Preparation and Assembly of Energy-Related Materials
Semiconductor nanocrystals with various shapes such as, quantum dots, quantum wires, quantum platelets, and quantum rods have shown promise in developing photovoltaic devices and light-emitting diodes. The success of these nanocrystals in modern technology has prompted nanoscience researches to design effective colloidal synthetic methods for gram-scale production of high quality nanocrystals. Commonly used hot injection methods produce high quality nanocrystals, however, quantity of synthesized nanocrystals is small. This obstacle can be solved by synthesizing nanocrystals at low temperature, with lower reactor volume, and using highly reactive precursors. Our group has been actively working to optimize these experimental conditions for the synthesis of high quality nanocrystals in gram scale quantity.
Surface passivating ligands are ubiquitous in colloidal nanocrystal synthesis. Apart from preventing nanocrystals from aggregation, surface passivating ligands control nanocrystal photoluminescence, carrier mobility, and charge transport properties and thus modulate the efficiency of photovoltaic devices. We have been investigating experimentally ligand-induced manipulation of optoelectronic properties of chalcogenide semiconductor nanocrystals by controlling delocalization of their exciton wave functions. Our recent work showed an unprecedentedly large and controllable change in the optical band gap (up to 107 nm, 610 meV) of ultrasmall CdSe nanocrystals by passivating their surface with exciton delocalizing conjugated ligands (e.g., phenyldithiocarbamates, PDTCs and metal-carboxylate). Simultaneously, we conduct density functional theory (DFT) calculations to support our experimental results.

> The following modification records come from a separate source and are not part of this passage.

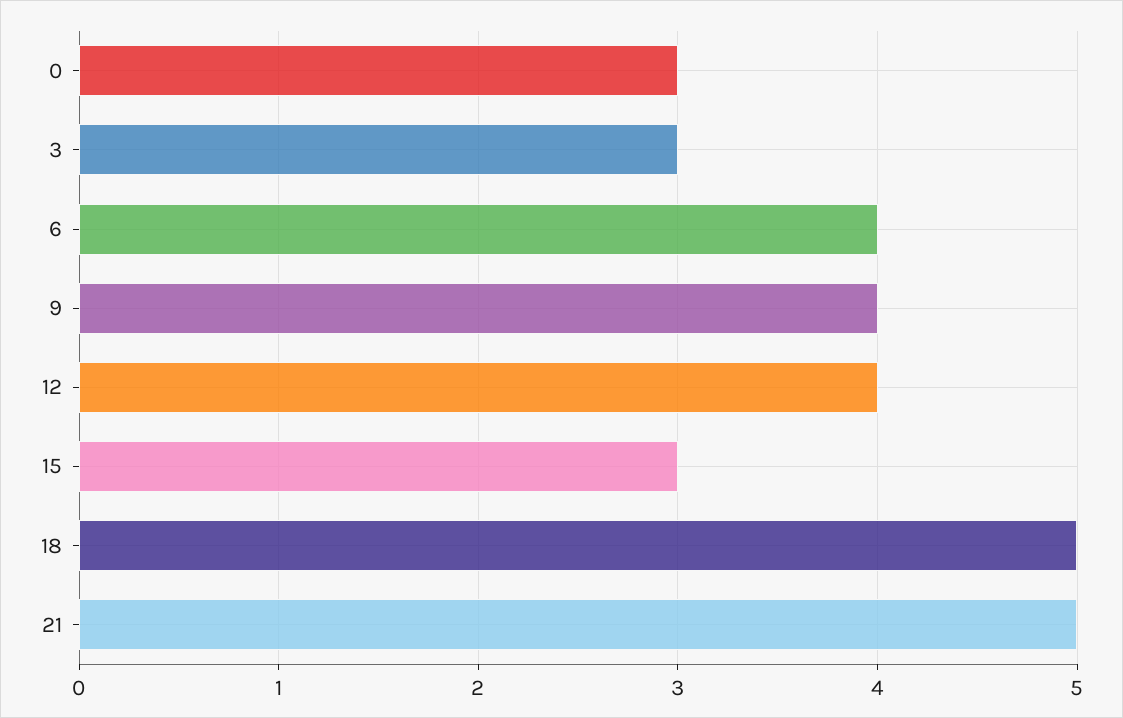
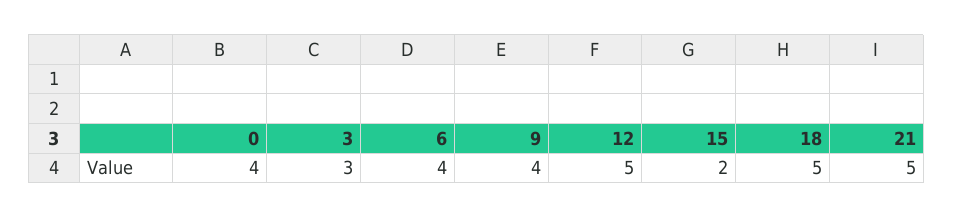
0: 3 -> 4
12: 4 -> 5
15: 3 -> 2

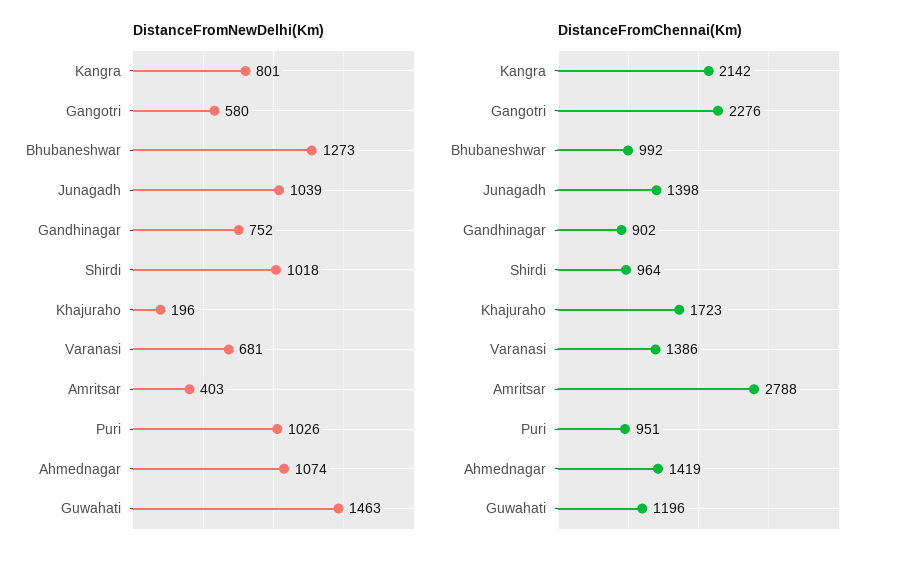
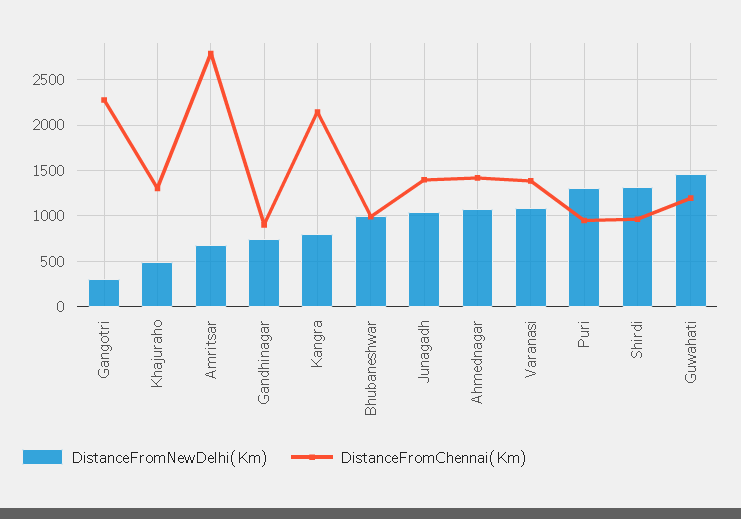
DistanceFromNewDelhi(Km), Gangotri: 580 -> 300
DistanceFromNewDelhi(Km), Bhubaneshwar: 1273 -> 1000
DistanceFromNewDelhi(Km), Shirdi: 1018 -> 1300
DistanceFromNewDelhi(Km), Khajuraho: 196 -> 500
DistanceFromNewDelhi(Km), Varanasi: 681 -> 1100
DistanceFromNewDelhi(Km), Amritsar: 403 -> 700
DistanceFromNewDelhi(Km), Puri: 1026 -> 1300
DistanceFromChennai(Km), Khajuraho: 1723 -> 1300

We are pursuing the hypothesis that the chemical nature (mode of binding, binding head groups, extend of pi-conjugation, etc.) of the surface passivating ligands controls the exciton delocalization phenomena of chalocogenide nanocrystals.
Over the last five years, hybrid organometal halide perovskites have received substantial attention as low-cost, direct band-gap semiconductors for fabrication of a new generation of solar cells and light-emitting diodes. In this context, solar cell fabrication with either thin-films or bulk single crystals of organometal halide perovskites has demonstrated certified power conversion efficiency as high as 22.1% (in 2016). Because of the success of efficient thin film metal chalcogenide nanocrystal-based device fabrication, we expect that anisotropically-shaped, quantum confined hybrid perovskite nanocrystals will provide unique optoelectronic and charge transport properties, thus resulting in highly efficient solar cells fabrication. At present manipulation of the shape of perovskite nanocrystals is done mostly by trial-and-error experimental approaches. Our long-term research objective is to advance our scientific understanding of structure-property relationships in hybrid perovskite nanocrystals by investigation how anisotropically-shaped nanostructures can be grown in solution by programmable manipulation of reaction conditions (e.g., surface ligand chemistry, solvent, and temperature). Furthermore, we are also exploring the unique surface chemistry that is expected to assemble nanocrystals into ordered superlattices.